So this includes the sense organs themselves, the object of the senses, and the consciousness that arises with their contact. There are also mental conditions of liking and disliking what we see hear, smell, taste, feel or touch; the names we give them; and the ideas, words and concepts we create around sensory experience. Much of our life is based on wrong assumptions made through not understanding and not really investigating the way anything is. So life for one who isn't awake and aware tends to become depressing or bewildering, especially when disappointments or tragedies occur.

Then one becomes overwhelmed because one has not observed the way things are.

In Buddhist terms we use the word Dhamma, which means 'the way it is', 'the natural laws'. 

When we observe and 'practise the Dhamma', we open our mind to the way things are. In this way we are no longer blindly reacting to the sensory experience, but understanding it, and through that comprehension we begin to let go of it. We begin to free ourselves from just being overwhelmed or blinded and deluded by the appearance of things.

Now to be aware and awake is not a matter of becoming that way, but of being that way.

So we observe the way it is right nowrather than doing something now to become aware in the future. We observe the body as it is, sitting here. It all belongs to nature, doesn't it? The human body belongs to the earth, it needs to be sustained by the things that come out of the earth. You cannot live on just air or try to import food from Mars and Venus. You have to eat the things that live and grow on this Earth. When the body dies, it goes back to the earth, it rots and decays and becomes one with the earth again.It follows the laws of nature, of creation and destruction, of being born and then dying. Anything that is born doesn't stay permanently in one state, it grows up, gets old and then dies. All things in nature, even the universe itself, have their spans of existence, birth and death, beginning and ending.

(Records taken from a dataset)
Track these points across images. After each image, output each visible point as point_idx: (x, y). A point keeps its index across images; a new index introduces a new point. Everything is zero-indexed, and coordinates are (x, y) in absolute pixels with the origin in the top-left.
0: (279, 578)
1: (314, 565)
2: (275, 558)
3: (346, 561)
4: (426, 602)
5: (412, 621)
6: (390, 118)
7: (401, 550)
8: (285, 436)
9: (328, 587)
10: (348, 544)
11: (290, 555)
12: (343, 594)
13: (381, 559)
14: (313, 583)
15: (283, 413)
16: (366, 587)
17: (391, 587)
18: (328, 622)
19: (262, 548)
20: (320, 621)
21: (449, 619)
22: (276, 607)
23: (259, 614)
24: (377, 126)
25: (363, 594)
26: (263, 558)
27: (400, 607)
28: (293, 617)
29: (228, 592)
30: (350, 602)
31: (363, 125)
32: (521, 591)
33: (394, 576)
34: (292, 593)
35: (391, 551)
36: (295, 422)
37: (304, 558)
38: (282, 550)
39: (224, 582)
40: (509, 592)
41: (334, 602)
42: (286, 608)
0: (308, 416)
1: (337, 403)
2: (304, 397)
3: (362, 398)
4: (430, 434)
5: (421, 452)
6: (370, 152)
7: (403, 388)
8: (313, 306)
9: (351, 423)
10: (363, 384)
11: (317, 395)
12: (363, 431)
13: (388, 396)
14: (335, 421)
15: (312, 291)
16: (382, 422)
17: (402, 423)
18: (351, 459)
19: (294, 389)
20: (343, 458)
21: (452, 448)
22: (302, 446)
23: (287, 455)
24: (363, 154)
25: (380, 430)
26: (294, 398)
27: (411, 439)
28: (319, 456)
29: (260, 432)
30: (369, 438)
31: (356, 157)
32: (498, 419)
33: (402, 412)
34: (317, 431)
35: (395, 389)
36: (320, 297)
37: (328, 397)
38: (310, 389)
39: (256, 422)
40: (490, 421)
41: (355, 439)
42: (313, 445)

--- Problems and tasks ---
1 – According to the excerpt on the Dhamma, what does the word Dhamma mean?
2 – Write a continuation of the excerpt on the Dhamma, starting right after its final sentence.
These items come from a separate source, unrelated to the excerpt on the Dhamma.

--- Responses to the exercise ---
1 – It means "the way it is," "the natural laws."

2 –
All that we perceive and can conceive of is constant change; it is impermanent. So it can never permanently satisfy us.

In Dhamma practice, we also observe this unsatisfactoriness of sensory experience.

Now you note in your own life that when you expect to be satisfied from sensory objects or experiences you can only be temporary satisfied, gratified maybe, momentarily happy - and then it changes. This because there is no point in sensory consciousness that has a permanent quality or essence.

So the sense experience is always a changing one, and out of ignorance and not understanding, we tend to expect a lot from it. We tend to demand, hope and create all kinds of things, only to feel terribly disappointed, despairing, frustrated, sorrowful and frightened. Those very expectations and hope take us to despair, anguish, sorrow and grief, lamentation, old age, sickness and death.

Now this is a way of examining sensory consciousness. The mind can think in abstractions, can create all kinds of ideas and images, it can make things very refined or very coarse. There is whole gamut of possibilities from very refined states of blissful happiness and ecstasies to very coarse painful miseries: from Heaven to Hell, using more picturesque terminology.But there is no permanent Hell and no permanent Heaven, in fact no permanent state that can be perceived or conceived of. In our meditation, once we begin to realise the limitations, the unsatisfactoriness, the changing nature of all sensory experience, we also begin to realise it is not me or mine, it is 'anatta', not self.

So, realising this, we begin to free ourselves from identification with the sensory condition: Now this is done not through aversion to them, but through understanding them as they are. It is truth to be realised, not a belief.

Anatta or non-self is not a Buddhist belief but an actual realisation

Now if you don't spend any time in your life trying to investigate and understand it you will probably live your whole life on the assumption that you are your body. Even though you might at some moment think, "Oh, I am not my body", when you read some kind of inspired poetry or some new philosophical angle. You might think it is a good idea that one isn't the body, but haven’t really realised that.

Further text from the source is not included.